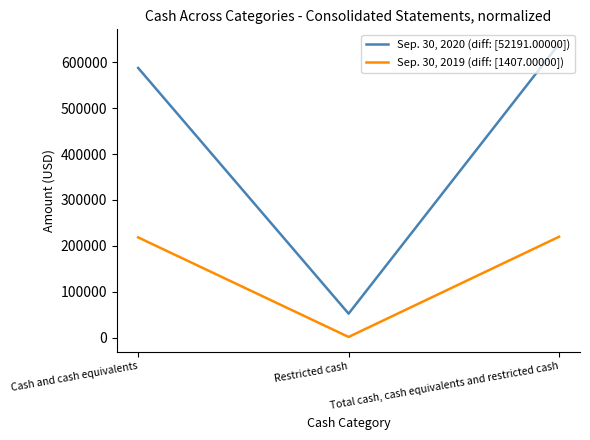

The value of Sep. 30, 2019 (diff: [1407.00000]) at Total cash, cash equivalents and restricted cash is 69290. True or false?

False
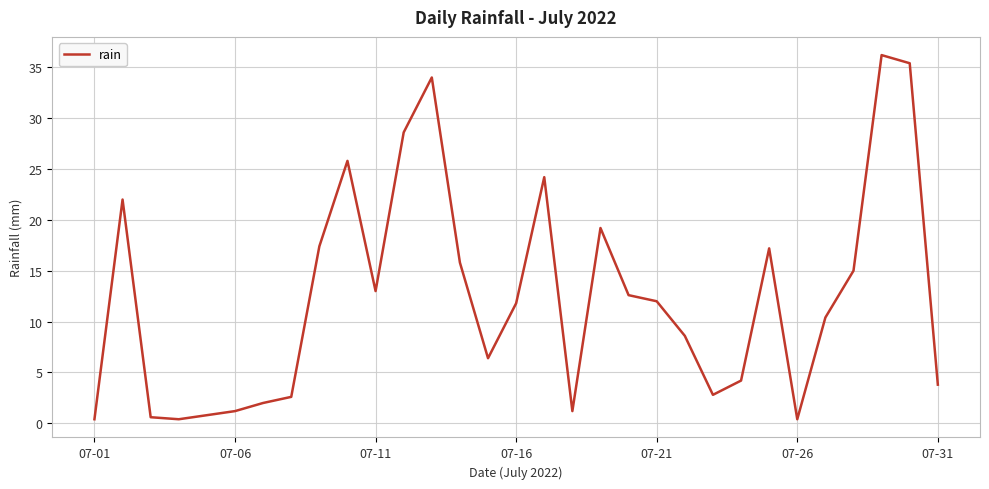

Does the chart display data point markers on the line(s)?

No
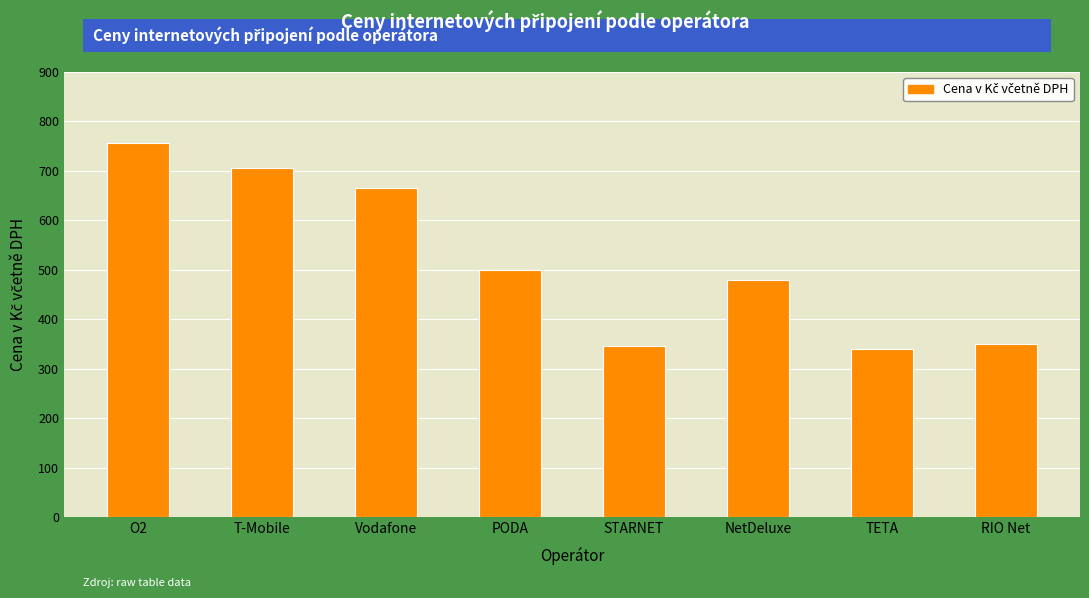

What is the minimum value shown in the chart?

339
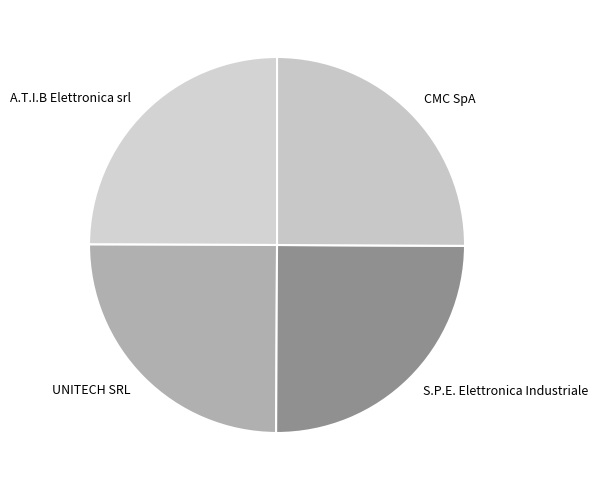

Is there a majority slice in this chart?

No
---------------
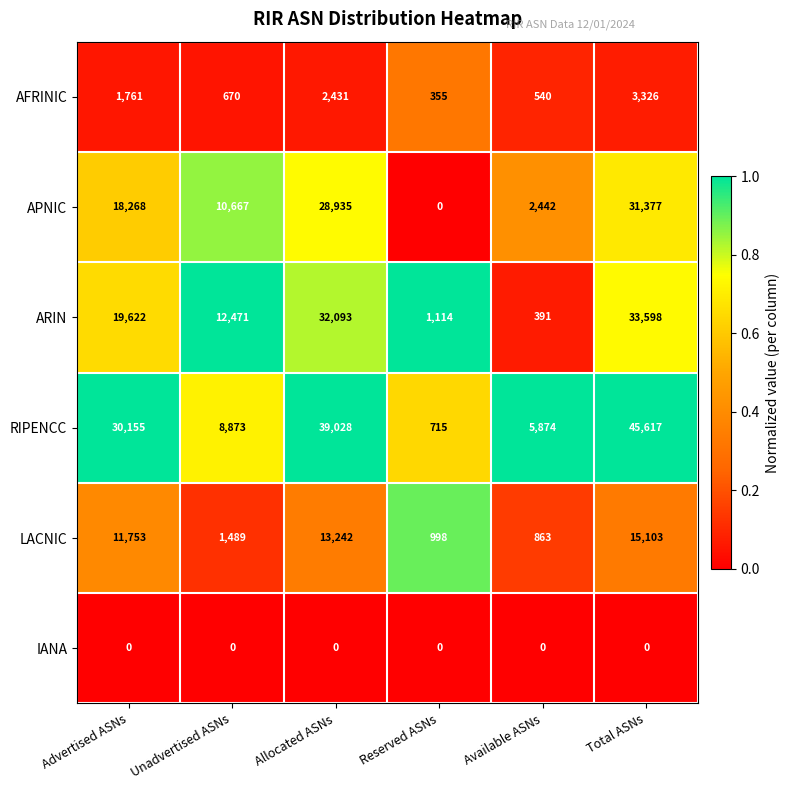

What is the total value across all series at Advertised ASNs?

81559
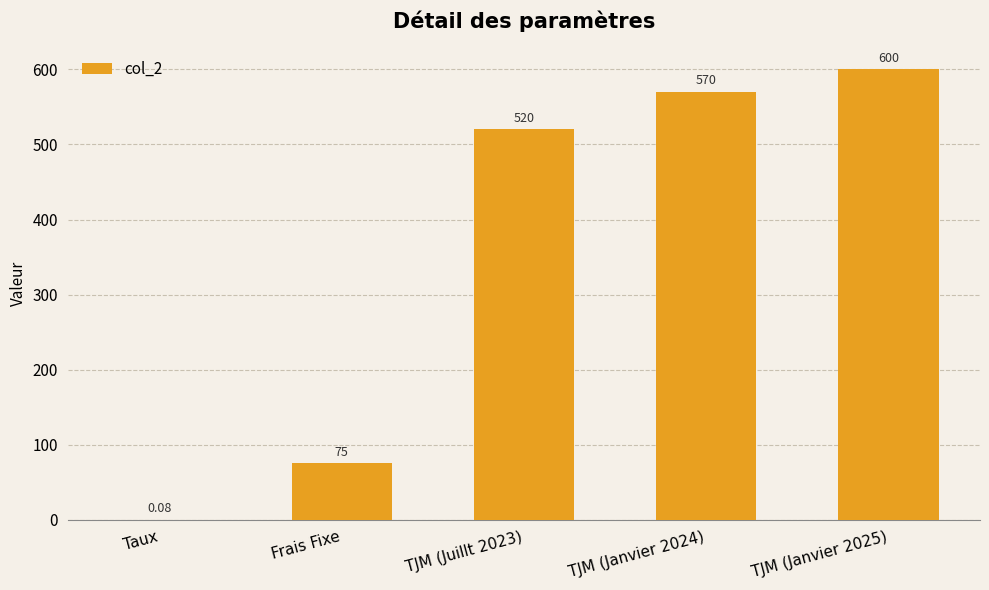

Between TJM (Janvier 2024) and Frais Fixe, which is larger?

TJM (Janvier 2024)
---------------
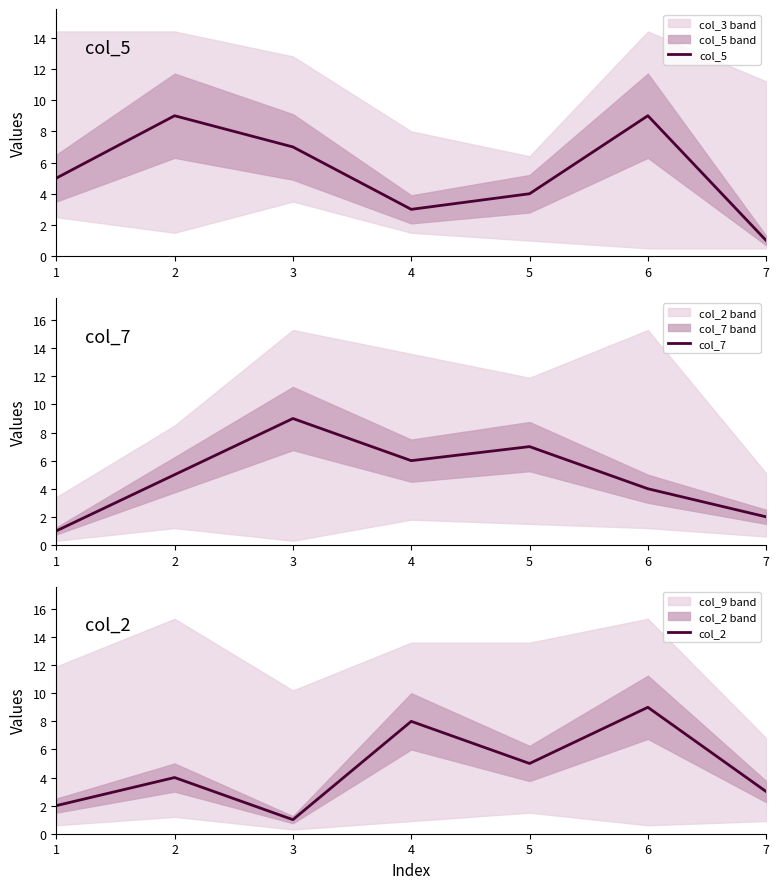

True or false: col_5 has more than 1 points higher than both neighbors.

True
---------------
Замените "larger" на "smaller" в строках, начиная со строки, где есть "What is the total", и заканчивая строкой, где есть "Between TJM (Janvier", а остальное в них оставьте без изменений. Приведите только эти строки, без пометок о картинках.

What is the total value across all series at Advertised ASNs?

81559

Between TJM (Janvier 2024) and Frais Fixe, which is smaller?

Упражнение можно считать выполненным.